Saniona, a research and development company focused on drugs for diseases of the central nervous system and eating disorders, has completed preclinical development of SAN711 to treat chronic itching and neuropathic pain.
Saniona said that preparations are underway for Phase 1 clinical trials, which could begin in the summer of this year.
SAN711 is a GABAA α3 modulator (PAM) which has shown its potential in reducing rodent itching and pain models. Comprehensive preclinical package including full toxicology and GMP validation have been completed by Saniona.
The company plans to start the clinical trial either internally or together with a potential partner.
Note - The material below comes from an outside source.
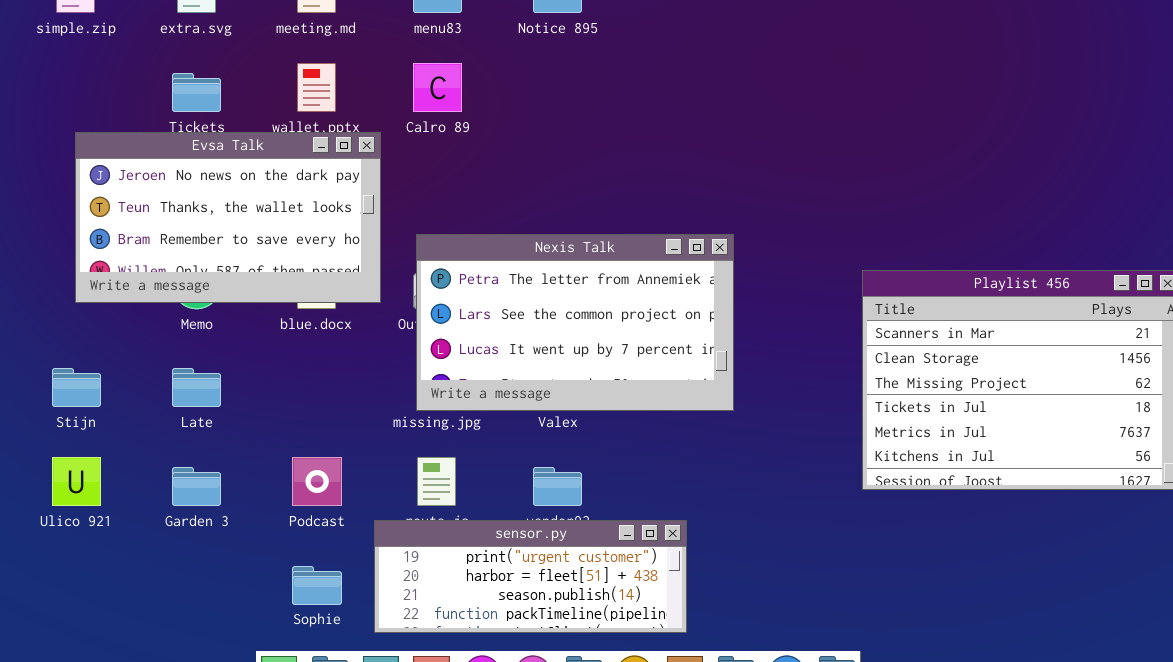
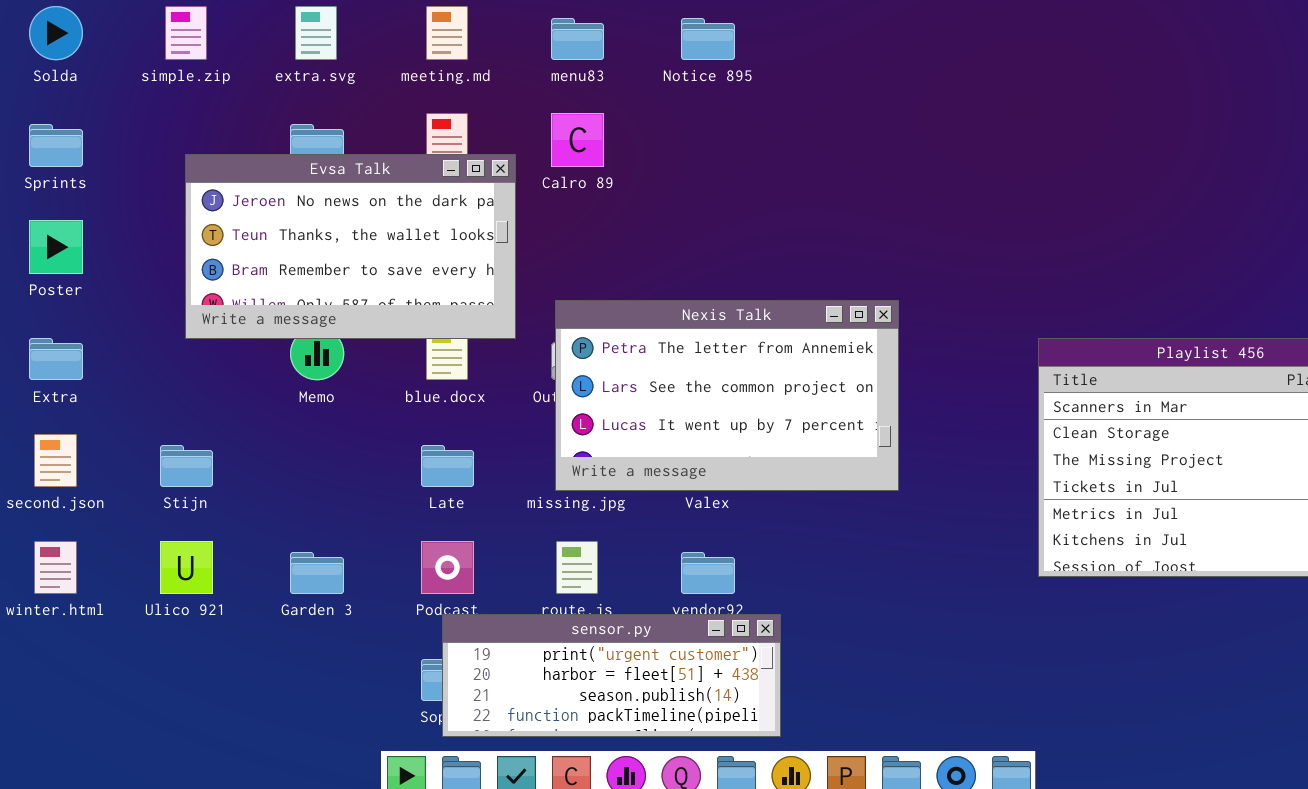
Evsa Talk: [75,132,381,303] -> [185,154,516,339], moved
Late: [172,368,221,407] -> [421,445,474,487], moved
sensor.py: [374,520,687,633] -> [442,614,781,737], moved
SAN711 could become a new treatment for severe and untreatable itching conditions caused by renal failure and liver diseases along with rare neuropathic itching diseases such as Brachioradial pruritus.
Saniona said several chronic itching conditions are not related to skin reactions but are a result of chronic changes in sensory modulation in the spinal cord, mediated by GABAA α3 receptors, which SAN711 targets.
Saniona CEO Jørgen Drejer said: “Preclinical data for SAN711 are very compelling and we believe it has the potential to become a first-line treatment in patients suffering from severe untreatable itching conditions and neuropathic pain disorders. There is a significant unmet medical need and a significant commercial opportunity in rare itching disorders for which we may potentially pursue accelerated development, for example in Brachioradial pruritus.”
SAN711 is touted to have the potential to become a non-narcotic treatment concept for chronic pain conditions such as neuropathic pain, which is known to be notoriously difficult to manage. It is estimated that nearly 40-60% of patients do not respond to existing drugs and that the responders only achieve partial pain relief.
SAN711 claims to be offering chronic treatment in neuropathic pain models. It is claimed to be well tolerated without abuse liability and other side effects such as drowsiness, dizziness and somnolence seen with strong analgesic.